Policy Corner | October 3, 2022

U.S. Treasury channels $8 billion to help CDFIs and MDIs boost small-business lending

Roodgally Senatus
ImpactAlpha Editor

Roodgally Senatus

ImpactAlpha, October 3 — Community development financial institutions, or CDFIs, and minority depository institutions, or MDIs, played a vital role getting aid to small businesses in low income and rural areas and communities of color during the Covid pandemic.

While traditional banks focused on clients and larger businesses, many CDFIs heroically mobilized to process Paycheck Protection Program loans for thousands of small businesses outside traditional banking channels.

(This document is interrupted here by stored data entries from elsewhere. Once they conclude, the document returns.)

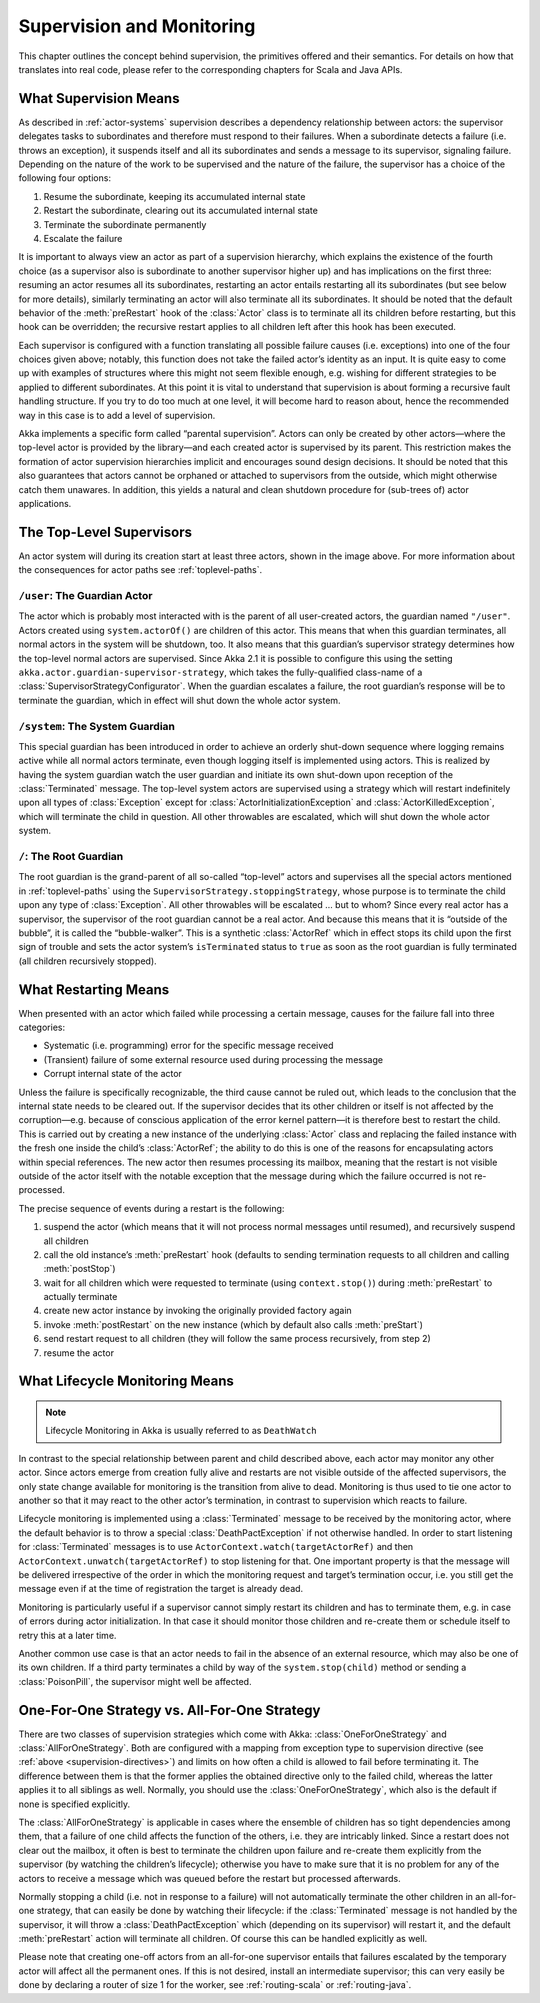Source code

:.. _supervision:

Supervision and Monitoring
==========================

This chapter outlines the concept behind supervision, the primitives offered
and their semantics. For details on how that translates into real code, please
refer to the corresponding chapters for Scala and Java APIs.

.. _supervision-directives:

What Supervision Means
----------------------

As described in :ref:`actor-systems` supervision describes a dependency
relationship between actors: the supervisor delegates tasks to subordinates and
therefore must respond to their failures.  When a subordinate detects a failure
(i.e. throws an exception), it suspends itself and all its subordinates and
sends a message to its supervisor, signaling failure.  Depending on the nature
of the work to be supervised and the nature of the failure, the supervisor has
a choice of the following four options:

#. Resume the subordinate, keeping its accumulated internal state
#. Restart the subordinate, clearing out its accumulated internal state
#. Terminate the subordinate permanently
#. Escalate the failure

It is important to always view an actor as part of a supervision hierarchy,
which explains the existence of the fourth choice (as a supervisor also is
subordinate to another supervisor higher up) and has implications on the first
three: resuming an actor resumes all its subordinates, restarting an actor
entails restarting all its subordinates (but see below for more details),
similarly terminating an actor will also terminate all its subordinates. It
should be noted that the default behavior of the :meth:`preRestart` hook of the
:class:`Actor` class is to terminate all its children before restarting, but
this hook can be overridden; the recursive restart applies to all children left
after this hook has been executed.

Each supervisor is configured with a function translating all possible failure
causes (i.e. exceptions) into one of the four choices given above; notably,
this function does not take the failed actor’s identity as an input. It is
quite easy to come up with examples of structures where this might not seem
flexible enough, e.g. wishing for different strategies to be applied to
different subordinates. At this point it is vital to understand that
supervision is about forming a recursive fault handling structure. If you try
to do too much at one level, it will become hard to reason about, hence the
recommended way in this case is to add a level of supervision.

Akka implements a specific form called “parental supervision”. Actors can only
be created by other actors—where the top-level actor is provided by the
library—and each created actor is supervised by its parent. This restriction
makes the formation of actor supervision hierarchies implicit and encourages
sound design decisions. It should be noted that this also guarantees that
actors cannot be orphaned or attached to supervisors from the outside, which
might otherwise catch them unawares. In addition, this yields a natural and
clean shutdown procedure for (sub-trees of) actor applications.

.. _toplevel-supervisors:

The Top-Level Supervisors
-------------------------

.. image:: guardians.png
   :align: center
   :width: 360

An actor system will during its creation start at least three actors, shown in
the image above. For more information about the consequences for actor paths
see :ref:`toplevel-paths`.

.. _user-guardian:

``/user``: The Guardian Actor
^^^^^^^^^^^^^^^^^^^^^^^^^^^^^

The actor which is probably most interacted with is the parent of all
user-created actors, the guardian named ``"/user"``. Actors created using
``system.actorOf()`` are children of this actor. This means that when this
guardian terminates, all normal actors in the system will be shutdown, too. It
also means that this guardian’s supervisor strategy determines how the
top-level normal actors are supervised. Since Akka 2.1 it is possible to
configure this using the setting ``akka.actor.guardian-supervisor-strategy``,
which takes the fully-qualified class-name of a
:class:`SupervisorStrategyConfigurator`. When the guardian escalates a failure,
the root guardian’s response will be to terminate the guardian, which in effect
will shut down the whole actor system.

``/system``: The System Guardian
^^^^^^^^^^^^^^^^^^^^^^^^^^^^^^^^

This special guardian has been introduced in order to achieve an orderly
shut-down sequence where logging remains active while all normal actors
terminate, even though logging itself is implemented using actors. This is
realized by having the system guardian watch the user guardian and initiate its own
shut-down upon reception of the :class:`Terminated` message. The top-level
system actors are supervised using a strategy which will restart indefinitely
upon all types of :class:`Exception` except for
:class:`ActorInitializationException` and :class:`ActorKilledException`, which
will terminate the child in question.  All other throwables are escalated,
which will shut down the whole actor system.

``/``: The Root Guardian
^^^^^^^^^^^^^^^^^^^^^^^^

The root guardian is the grand-parent of all so-called “top-level” actors and
supervises all the special actors mentioned in :ref:`toplevel-paths` using the
``SupervisorStrategy.stoppingStrategy``, whose purpose is to terminate the
child upon any type of :class:`Exception`. All other throwables will be
escalated … but to whom? Since every real actor has a supervisor, the
supervisor of the root guardian cannot be a real actor. And because this means
that it is “outside of the bubble”, it is called the “bubble-walker”. This is a
synthetic :class:`ActorRef` which in effect stops its child upon the first sign
of trouble and sets the actor system’s ``isTerminated`` status to ``true`` as
soon as the root guardian is fully terminated (all children recursively
stopped).

.. _supervision-restart:

What Restarting Means
---------------------

When presented with an actor which failed while processing a certain message,
causes for the failure fall into three categories:

* Systematic (i.e. programming) error for the specific message received
* (Transient) failure of some external resource used during processing the message
* Corrupt internal state of the actor

Unless the failure is specifically recognizable, the third cause cannot be
ruled out, which leads to the conclusion that the internal state needs to be
cleared out. If the supervisor decides that its other children or itself is not
affected by the corruption—e.g. because of conscious application of the error
kernel pattern—it is therefore best to restart the child. This is carried out
by creating a new instance of the underlying :class:`Actor` class and replacing
the failed instance with the fresh one inside the child’s :class:`ActorRef`;
the ability to do this is one of the reasons for encapsulating actors within
special references. The new actor then resumes processing its mailbox, meaning
that the restart is not visible outside of the actor itself with the notable
exception that the message during which the failure occurred is not
re-processed.

The precise sequence of events during a restart is the following:

#. suspend the actor (which means that it will not process normal messages until
   resumed), and recursively suspend all children
#. call the old instance’s :meth:`preRestart` hook (defaults to sending
   termination requests to all children and calling :meth:`postStop`)
#. wait for all children which were requested to terminate (using
   ``context.stop()``) during :meth:`preRestart` to actually terminate
#. create new actor instance by invoking the originally provided factory again
#. invoke :meth:`postRestart` on the new instance (which by default also calls :meth:`preStart`)
#. send restart request to all children (they will follow the same process
   recursively, from step 2)
#. resume the actor

What Lifecycle Monitoring Means
-------------------------------

.. note::

    Lifecycle Monitoring in Akka is usually referred to as ``DeathWatch``

In contrast to the special relationship between parent and child described
above, each actor may monitor any other actor. Since actors emerge from
creation fully alive and restarts are not visible outside of the affected
supervisors, the only state change available for monitoring is the transition
from alive to dead. Monitoring is thus used to tie one actor to another so that
it may react to the other actor’s termination, in contrast to supervision which
reacts to failure.

Lifecycle monitoring is implemented using a :class:`Terminated` message to be
received by the monitoring actor, where the default behavior is to throw a
special :class:`DeathPactException` if not otherwise handled. In order to
start listening for :class:`Terminated` messages is to use ``ActorContext.watch(targetActorRef)``
and then ``ActorContext.unwatch(targetActorRef)`` to stop listening for that.
One important property is that the message will be delivered irrespective of the order in
which the monitoring request and target’s termination occur, i.e. you still get
the message even if at the time of registration the target is already dead.

Monitoring is particularly useful if a supervisor cannot simply restart its
children and has to terminate them, e.g. in case of errors during actor
initialization. In that case it should monitor those children and re-create
them or schedule itself to retry this at a later time.

Another common use case is that an actor needs to fail in the absence of an
external resource, which may also be one of its own children. If a third party
terminates a child by way of the ``system.stop(child)`` method or sending a
:class:`PoisonPill`, the supervisor might well be affected.

One-For-One Strategy vs. All-For-One Strategy
---------------------------------------------

There are two classes of supervision strategies which come with Akka:
:class:`OneForOneStrategy` and :class:`AllForOneStrategy`. Both are configured
with a mapping from exception type to supervision directive (see
:ref:`above <supervision-directives>`) and limits on how often a child is allowed to fail
before terminating it. The difference between them is that the former applies
the obtained directive only to the failed child, whereas the latter applies it
to all siblings as well. Normally, you should use the
:class:`OneForOneStrategy`, which also is the default if none is specified
explicitly.

The :class:`AllForOneStrategy` is applicable in cases where the ensemble of
children has so tight dependencies among them, that a failure of one child
affects the function of the others, i.e. they are intricably linked. Since a
restart does not clear out the mailbox, it often is best to terminate the children
upon failure and re-create them explicitly from the supervisor (by watching the
children’s lifecycle); otherwise you have to make sure that it is no problem
for any of the actors to receive a message which was queued before the restart
but processed afterwards.

Normally stopping a child (i.e. not in response to a failure) will not
automatically terminate the other children in an all-for-one strategy, that can
easily be done by watching their lifecycle: if the :class:`Terminated` message
is not handled by the supervisor, it will throw a :class:`DeathPactException`
which (depending on its supervisor) will restart it, and the default
:meth:`preRestart` action will terminate all children. Of course this can be
handled explicitly as well.

Please note that creating one-off actors from an all-for-one supervisor entails
that failures escalated by the temporary actor will affect all the permanent
ones. If this is not desired, install an intermediate supervisor; this can very
easily be done by declaring a router of size 1 for the worker, see
:ref:`routing-scala` or :ref:`routing-java`.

CDFI lending has skewed toward real estate financing, but new funding from the U.S. Treasury aims to help the community banks continue to lend to low- and moderate-income consumers and small businesses in minority and underserved communities in the U.S. “providing an opportunity to underserved communities across the country to regain their footing following the pandemic and strengthening their resilience against future shocks,” said Treasury Secretary Janet Yellen.

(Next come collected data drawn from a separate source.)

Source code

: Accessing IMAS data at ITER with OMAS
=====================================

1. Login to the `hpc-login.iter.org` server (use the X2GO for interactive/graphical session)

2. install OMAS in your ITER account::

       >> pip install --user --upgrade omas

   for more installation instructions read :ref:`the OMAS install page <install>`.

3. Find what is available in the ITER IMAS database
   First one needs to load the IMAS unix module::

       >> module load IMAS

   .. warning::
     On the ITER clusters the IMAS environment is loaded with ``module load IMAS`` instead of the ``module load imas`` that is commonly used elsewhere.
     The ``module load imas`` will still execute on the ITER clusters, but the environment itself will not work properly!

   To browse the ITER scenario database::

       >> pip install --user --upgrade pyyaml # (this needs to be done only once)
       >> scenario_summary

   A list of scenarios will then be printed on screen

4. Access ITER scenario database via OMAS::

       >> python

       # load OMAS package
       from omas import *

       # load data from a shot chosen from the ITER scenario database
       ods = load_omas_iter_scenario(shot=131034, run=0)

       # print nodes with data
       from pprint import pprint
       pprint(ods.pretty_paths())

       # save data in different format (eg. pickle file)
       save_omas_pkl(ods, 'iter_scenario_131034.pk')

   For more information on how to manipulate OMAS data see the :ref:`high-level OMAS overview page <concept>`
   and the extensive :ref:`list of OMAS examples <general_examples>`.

Nearly $8.3 billion from the Emergency Capital Investment Program, created as part of last year’s Consolidated Appropriations Act, will go to 162 CDFIs and MDIs, mainly from Mississippi, Louisiana, North Carolina, California and Texas. Jackson, Miss.-based Black-owned credit union Hope Credit Union will receive nearly $93 million; Durham, N.C.-based Latino Community Credit Union received nearly $100 million; and Denver, Colo.-based Native American Bank will receive $37.4 million.

“This is a significant injection of money into the backbone of the community investing ecosystem, at a time when community development finance advocates are considering how best to leverage new public-enabled opportunities stemming from the Inflation Reduction Act,” Fran Seegull of the U.S. Impact Investing Alliance told ImpactAlpha.

Green banks

The IRA includes a $27 billion Greenhouse Gas Reduction Fund that will provide catalytic capital for state green banks, CDFIs and other community-based lenders for renewable energy, reforestation, industrial decarbonization and other projects.

To ensure the fund effectively serves low-income and underserved communities, the Center for Impact Finance’s Eric Hangen and Michael Swack proposed five principles for guiding the implementation of the fund (see, “Will a new EPA fund serve low- and moderate-income people? Five principles to promote success).